| Written task |
The reply should contain every line of the data, repeated exactly, and no pictures.

(Transcribed page contents)

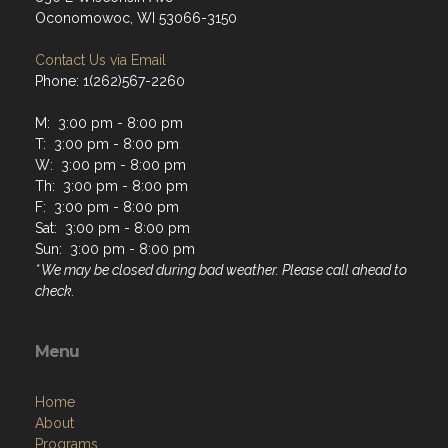
Oconomowoc, WI 53066-3150
Contact Us via Email
Phone: 1(262)567-2260
M: 3:00 pm - 8:00 pm
T: 3:00 pm - 8:00 pm
W: 3:00 pm - 8:00 pm
Th: 3:00 pm - 8:00 pm
F: 3:00 pm - 8:00 pm
Sat: 3:00 pm - 8:00 pm
Sun: 3:00 pm - 8:00 pm
* We may be closed during bad weather. Please call ahead to
check.
Menu
Home
About
Programs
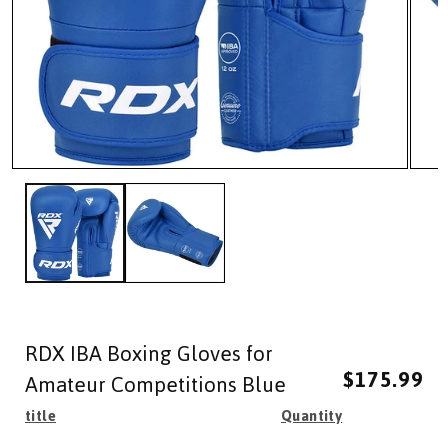
Open
Open
media
media
1
2
in
in
modal
modal
RDX IBA Boxing Gloves for
Regular
Sale
$175.99
price
price
Amateur Competitions Blue
title
Quantity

| Result of the task |
Oconomowoc, WI 53066-3150
Contact Us via Email
Phone: 1(262)567-2260
M: 3:00 pm - 8:00 pm
T: 3:00 pm - 8:00 pm
W: 3:00 pm - 8:00 pm
Th: 3:00 pm - 8:00 pm
F: 3:00 pm - 8:00 pm
Sat: 3:00 pm - 8:00 pm
Sun: 3:00 pm - 8:00 pm
* We may be closed during bad weather. Please call ahead to
check.
Menu
Home
About
Programs
Open
Open
media
media
1
2
in
in
modal
modal
RDX IBA Boxing Gloves for
Regular
Sale
$175.99
price
price
Amateur Competitions Blue
title
Quantity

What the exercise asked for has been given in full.